A transmembrane model for an ionotropic glutamate receptor predicted on the basis of the location of asparagine-linked oligosaccharides.

Several different models have been proposed for the transmembrane structure of receptors for the neurotransmitter L-glutamate. In this study, the sites of N-linked oligosaccharides on GluR6, a member of the kainate class of ionotropic glutamate receptors, were examined. Site-directed mutagenesis was utilized to alter the consensus sequence at three potential sites for N-linked glycosylation in the carboxyl-terminal half of the molecule. The presence of a carbohydrate substitution was monitored by shifts in the relative molecular weight of the mutant receptors on immunoblots. Molecular weight shifts were observed for the mutants N515Q and N720Q and for two companion mutants, T517A and T722A, which also eliminate the consensus sequence for N-linked glycosylation.
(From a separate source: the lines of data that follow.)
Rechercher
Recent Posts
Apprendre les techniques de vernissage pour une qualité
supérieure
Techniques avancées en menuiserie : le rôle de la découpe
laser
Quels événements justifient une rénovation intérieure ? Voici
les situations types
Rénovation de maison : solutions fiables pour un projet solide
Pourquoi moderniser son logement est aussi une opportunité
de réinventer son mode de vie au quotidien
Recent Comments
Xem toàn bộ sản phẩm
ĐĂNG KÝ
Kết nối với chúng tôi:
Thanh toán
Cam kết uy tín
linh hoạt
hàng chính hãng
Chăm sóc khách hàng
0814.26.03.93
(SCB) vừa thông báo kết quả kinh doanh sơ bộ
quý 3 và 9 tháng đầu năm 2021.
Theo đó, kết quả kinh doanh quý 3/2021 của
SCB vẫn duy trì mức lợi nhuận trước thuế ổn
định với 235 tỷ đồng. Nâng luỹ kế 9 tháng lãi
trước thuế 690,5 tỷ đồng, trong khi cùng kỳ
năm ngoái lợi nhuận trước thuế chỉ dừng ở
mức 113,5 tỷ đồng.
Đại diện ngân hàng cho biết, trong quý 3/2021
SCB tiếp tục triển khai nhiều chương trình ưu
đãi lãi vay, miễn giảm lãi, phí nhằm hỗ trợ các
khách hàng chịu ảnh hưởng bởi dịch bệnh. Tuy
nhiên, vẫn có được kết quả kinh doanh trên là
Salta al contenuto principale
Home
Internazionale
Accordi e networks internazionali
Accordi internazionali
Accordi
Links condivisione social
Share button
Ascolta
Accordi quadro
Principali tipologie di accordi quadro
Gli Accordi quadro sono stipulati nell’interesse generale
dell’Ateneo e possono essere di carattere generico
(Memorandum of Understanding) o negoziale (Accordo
No shift in molecular weight was observed in the the mutant N574Q. These results indicate that asparagines 515 and 720 are glycosylated and thus are likely located extracellularly. In immunocytochemical analyses of GluR6 expressed in baculovirus-infected cells, permeabilization with detergents was required for immunostaining with a carboxyl-terminal antibody, indicating that the carboxyl terminus is located intracellularly. Electrophysiological recordings of the mutant receptors expressed in human embryonic kidney cells demonstrated that the amplitudes of the kainate-activated currents mediated by the N574Q, N720Q, and the T722A mutants were not significantly different from currents mediated by wild type GluR6 receptors, while the currents mediated by the N515Q and T517A mutants were significantly depressed. Based on these findings, we propose a model for the transmembrane topology of GluR6.